“If I’m at a position where I can give more to BHSEC, I would do everything for the school because BHSEC was that one pivot in my life that I needed.” Johnny Garces is a 2005 graduate of BHSEC Manhattan and a graduate of Middlebury College, where he majored in philosophy. After his undergraduate years, Garces entered the Peace Corps and served in Jordan.
When Garces arrived at BHSEC, he noticed great similarities and stark differences between BHSEC and his former middle school, William Cooper IS 73. The diversity at BHSEC mirrored that of his middle school, “there were kids from every walk of life and ethnicity in the huge building that was my middle school, and I got to experience that same diversity at BHSEC at a much smaller and intimate scale.” As for the differences, Garces considers the schools light-years away in terms of academics. “Before BHSEC my learning was very passive—rote memorization. You read something, you highlight the text, and then you write about it. However, at BHSEC, you really engage with the text.”
As a freshman at BHSEC, Garces recognized that BHSEC was different. “I kept hearing the year one students talk about Nietzsche, calculus … they talked about how much they had to work and how much they learned. I realized that I was in for a really interesting three years.”
After graduating from Middlebury in 2009, Garces entered the Peace Corps. “My decision to join the Peace Corps was a leap of faith. I had no idea what I was getting myself into. Prior to joining, I had interned at a large profitable company, a safe zone.

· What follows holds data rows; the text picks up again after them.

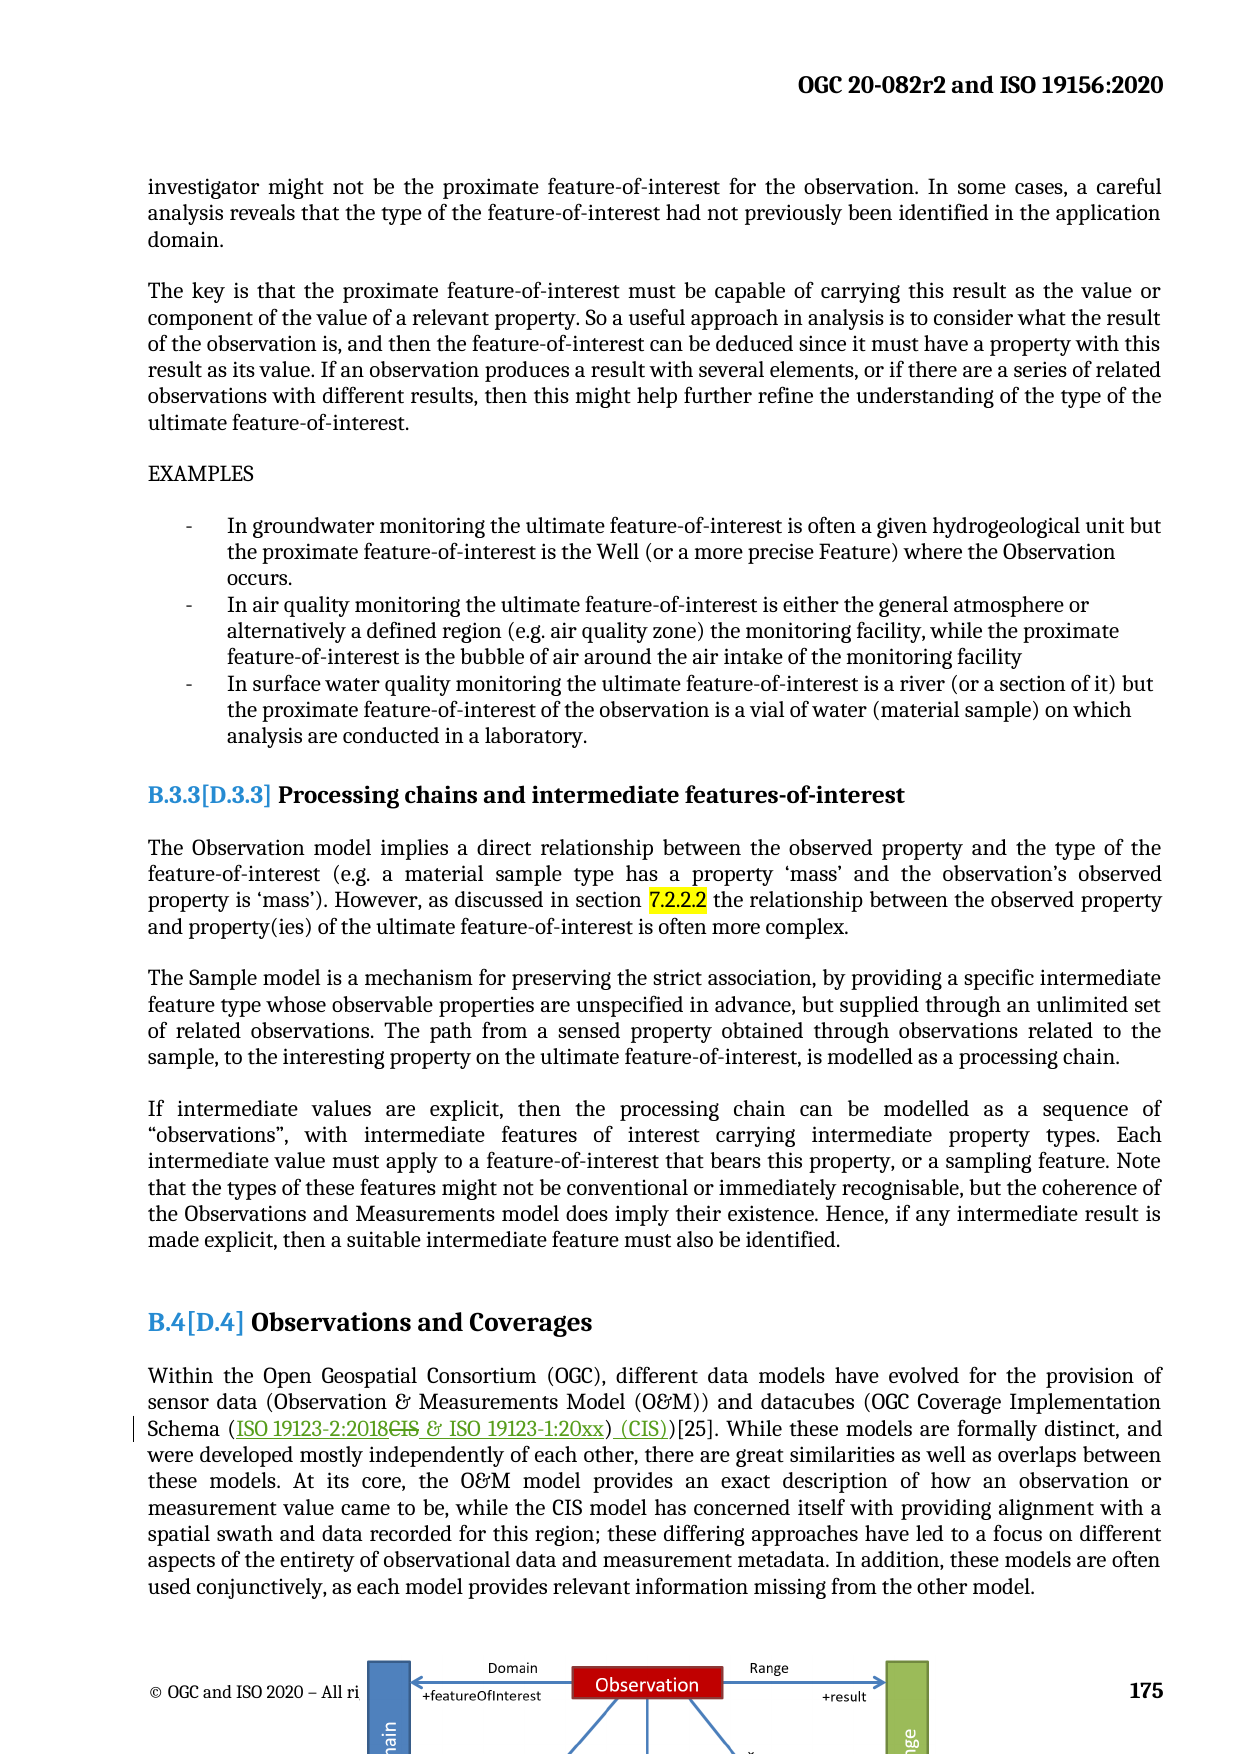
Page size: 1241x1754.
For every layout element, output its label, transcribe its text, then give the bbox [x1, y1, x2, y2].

list In groundwater monitoring the ultimate feature-of-interest is often a given hydrogeological unit but the proximate feature-of-interest is the Well (or a more precise Feature) where the Observation occurs. [185, 512, 1163, 591]
text Processing chains and intermediate features-of-interest [148, 781, 1163, 809]
text Observations and Coverages [148, 1307, 1163, 1338]
text If intermediate values are explicit, then the processing chain can be modelled as a sequence of “observations”, with intermediate features of interest carrying intermediate property types. Each intermediate value must apply to a feature-of-interest that bears this property, or a sampling feature. Note that the types of these features might not be conventional or immediately recognisable, but the coherence of the Observations and Measurements model does imply their existence. Hence, if any intermediate result is made explicit, then a suitable intermediate feature must also be identified. [148, 1095, 1163, 1253]
text EXAMPLES [148, 461, 1163, 487]
list In air quality monitoring the ultimate feature-of-interest is either the general atmosphere or alternatively a defined region (e.g. air quality zone) the monitoring facility, while the proximate feature-of-interest is the bubble of air around the air intake of the monitoring facility [185, 591, 1163, 671]
text Application of the Observations and Measurements model requires careful attention to identify the feature-of-interest context correctly. This can be straightforward if the observation is clearly concerned with an easily identified concrete feature type from a domain model. However, the ultimate feature-of-interest to the investigator might not be the proximate feature-of-interest for the observation. In some cases, a careful analysis reveals that the type of the feature-of-interest had not previously been identified in the application domain. [148, 174, 1163, 253]
picture [360, 1655, 936, 1754]
text The Observation model implies a direct relationship between the observed property and the type of the feature-of-interest (e.g. a material sample type has a property ‘mass’ and the observation’s observed property is ‘mass’). However, as discussed in section 7.2.2.2 the relationship between the observed property and property(ies) of the ultimate feature-of-interest is often more complex. [148, 834, 1163, 940]
text The key is that the proximate feature-of-interest must be capable of carrying this result as the value or component of the value of a relevant property. So a useful approach in analysis is to consider what the result of the observation is, and then the feature-of-interest can be deduced since it must have a property with this result as its value. If an observation produces a result with several elements, or if there are a series of related observations with different results, then this might help further refine the understanding of the type of the ultimate feature-of-interest. [148, 278, 1163, 436]
text Within the Open Geospatial Consortium (OGC), different data models have evolved for the provision of sensor data (Observation & Measurements Model (O&M)) and datacubes (OGC Coverage Implementation Schema ())[25]. While these models are formally distinct, and were developed mostly independently of each other, there are great similarities as well as overlaps between these models. At its core, the O&M model provides an exact description of how an observation or measurement value came to be, while the CIS model has concerned itself with providing alignment with a spatial swath and data recorded for this region; these differing approaches have led to a focus on different aspects of the entirety of observational data and measurement metadata. In addition, these models are often used conjunctively, as each model provides relevant information missing from the other model. [148, 1363, 1163, 1600]
text The Sample model is a mechanism for preserving the strict association, by providing a specific intermediate feature type whose observable properties are unspecified in advance, but supplied through an unlimited set of related observations. The path from a sensed property obtained through observations related to the sample, to the interesting property on the ultimate feature-of-interest, is modelled as a processing chain. [148, 965, 1163, 1070]
list In surface water quality monitoring the ultimate feature-of-interest is a river (or a section of it) but the proximate feature-of-interest of the observation is a vial of water (material sample) on which analysis are conducted in a laboratory. [185, 671, 1163, 749]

I could have used that opportunity to pursue a full-time job, but I decided to take a different path, a path that really spoke to me.”
Garces devoted three years to engaging Jordanian youth. “My goal was to ensure employment opportunities for the youth.” He had to find new, productive, and exciting ways to engage them. “I noticed that the students loved taking pictures and videos, so I wanted to transform their interests into something productive. I applied for funding to start a film academy.”
Garces did not let naysayers detract him from his goal. “I figured, we’ll make this work one way or another.” Having limited experience with film, Garces independently researched and studied the subject and eventually developed a unique curriculum from scratch. With funding from USAID, the program became a sustainable success that is running to this day. The program was so successful that Sundance even visited the schools.
What is Garces doing now? He’s working at a tech startup that is breaking down language barriers. With three languages other than English under his belt—Spanish, French, and Arabic—it seems like the right fit.